Kleinere Reformen bei der Riester-Rente hat die Bundesregierung schon zum Jahreswechsel 2018 angeschoben. Die Grundzulage ist von 154 auf nun 175 Euro angehoben worden. Darüber hinaus wurde ein Grundfreibetrag für Geringverdiener eingeführt, der vor dem Zugriff der Sozialämter geschützt ist, wenn Vorsorgesparer auf Grundsicherung im Alter nach dem Zwölften Sozialgesetzbuch angewiesen sind. Dieser Grundfreibetrag beträgt derzeit maximal 208 Euro im Monat (der Versicherungsbote berichtete).

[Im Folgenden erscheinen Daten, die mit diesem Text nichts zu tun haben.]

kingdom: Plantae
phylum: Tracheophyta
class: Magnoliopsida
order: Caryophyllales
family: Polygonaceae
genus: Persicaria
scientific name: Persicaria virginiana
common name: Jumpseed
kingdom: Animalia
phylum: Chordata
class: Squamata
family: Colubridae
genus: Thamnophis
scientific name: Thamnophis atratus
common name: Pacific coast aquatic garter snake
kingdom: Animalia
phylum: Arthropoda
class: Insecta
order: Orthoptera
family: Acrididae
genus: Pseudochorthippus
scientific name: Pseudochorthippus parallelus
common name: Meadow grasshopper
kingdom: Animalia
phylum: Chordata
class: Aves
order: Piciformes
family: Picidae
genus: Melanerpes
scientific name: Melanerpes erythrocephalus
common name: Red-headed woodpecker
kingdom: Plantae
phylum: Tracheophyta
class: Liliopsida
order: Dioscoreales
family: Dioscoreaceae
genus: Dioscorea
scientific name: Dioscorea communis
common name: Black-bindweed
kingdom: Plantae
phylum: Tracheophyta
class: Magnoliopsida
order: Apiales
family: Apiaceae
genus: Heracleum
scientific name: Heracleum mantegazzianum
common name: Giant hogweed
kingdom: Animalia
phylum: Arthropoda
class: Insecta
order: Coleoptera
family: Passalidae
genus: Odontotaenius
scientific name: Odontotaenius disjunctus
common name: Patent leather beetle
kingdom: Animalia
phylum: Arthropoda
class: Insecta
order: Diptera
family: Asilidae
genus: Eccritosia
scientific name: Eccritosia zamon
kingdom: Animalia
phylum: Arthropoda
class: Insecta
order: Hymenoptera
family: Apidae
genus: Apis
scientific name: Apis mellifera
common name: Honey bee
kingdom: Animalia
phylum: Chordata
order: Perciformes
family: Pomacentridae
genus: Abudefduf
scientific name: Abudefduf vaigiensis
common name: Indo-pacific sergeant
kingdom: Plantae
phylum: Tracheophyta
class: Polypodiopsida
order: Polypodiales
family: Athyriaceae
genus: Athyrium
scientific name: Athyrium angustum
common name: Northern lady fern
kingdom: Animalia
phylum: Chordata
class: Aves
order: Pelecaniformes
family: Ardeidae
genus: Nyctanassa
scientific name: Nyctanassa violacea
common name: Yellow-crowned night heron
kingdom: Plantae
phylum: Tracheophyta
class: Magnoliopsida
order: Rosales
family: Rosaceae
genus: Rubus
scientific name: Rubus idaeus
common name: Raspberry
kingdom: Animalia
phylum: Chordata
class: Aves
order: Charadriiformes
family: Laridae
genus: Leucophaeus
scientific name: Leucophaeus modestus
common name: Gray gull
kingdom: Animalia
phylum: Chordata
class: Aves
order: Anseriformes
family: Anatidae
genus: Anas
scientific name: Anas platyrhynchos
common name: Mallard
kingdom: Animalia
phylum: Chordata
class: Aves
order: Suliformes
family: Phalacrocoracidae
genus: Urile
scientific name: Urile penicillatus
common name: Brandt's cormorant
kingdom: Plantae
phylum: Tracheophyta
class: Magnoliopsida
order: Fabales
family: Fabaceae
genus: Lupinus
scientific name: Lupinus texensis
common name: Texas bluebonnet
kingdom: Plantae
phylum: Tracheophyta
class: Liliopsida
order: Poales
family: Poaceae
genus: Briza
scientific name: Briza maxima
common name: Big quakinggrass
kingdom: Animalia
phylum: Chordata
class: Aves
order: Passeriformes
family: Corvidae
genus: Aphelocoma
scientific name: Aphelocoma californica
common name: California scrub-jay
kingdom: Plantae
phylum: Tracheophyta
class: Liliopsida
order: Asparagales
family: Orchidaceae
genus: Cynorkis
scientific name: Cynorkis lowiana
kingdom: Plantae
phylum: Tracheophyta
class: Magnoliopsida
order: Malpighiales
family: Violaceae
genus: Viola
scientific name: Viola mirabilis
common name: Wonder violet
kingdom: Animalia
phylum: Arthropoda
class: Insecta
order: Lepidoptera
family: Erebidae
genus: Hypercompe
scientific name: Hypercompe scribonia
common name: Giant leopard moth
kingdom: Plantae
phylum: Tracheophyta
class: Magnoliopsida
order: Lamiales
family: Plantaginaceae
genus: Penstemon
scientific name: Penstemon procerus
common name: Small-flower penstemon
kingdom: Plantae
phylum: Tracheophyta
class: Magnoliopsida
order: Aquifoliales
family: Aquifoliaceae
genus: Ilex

Zuletzt erneut Kritik an Riester

Mit dem Basisprodukt reagieren die angehenden Koalitionäre auf die teils massive Riester-Kritik, die in den letzten Monaten wieder aufgeflammt ist. Zu teuer, zu intransparent, für den Verbraucher schwer zu verstehen: so lässt sich diese Kritik zusammenfassen.

Unter anderem hatte der Verbraucherzentrale Bundesverband (vzbv) die hohen Effektivkosten der Verträge bemängelt. Bis auf wenige Ausnahmen würden Produkte angeboten, “die die Erwartungen der Politik an kosteneffiziente Angebote zur kapitalgedeckten Altersvorsorge nicht erfüllen”, positionierte sich der Dachverband der Verbraucherzentralen in einem Pressetext.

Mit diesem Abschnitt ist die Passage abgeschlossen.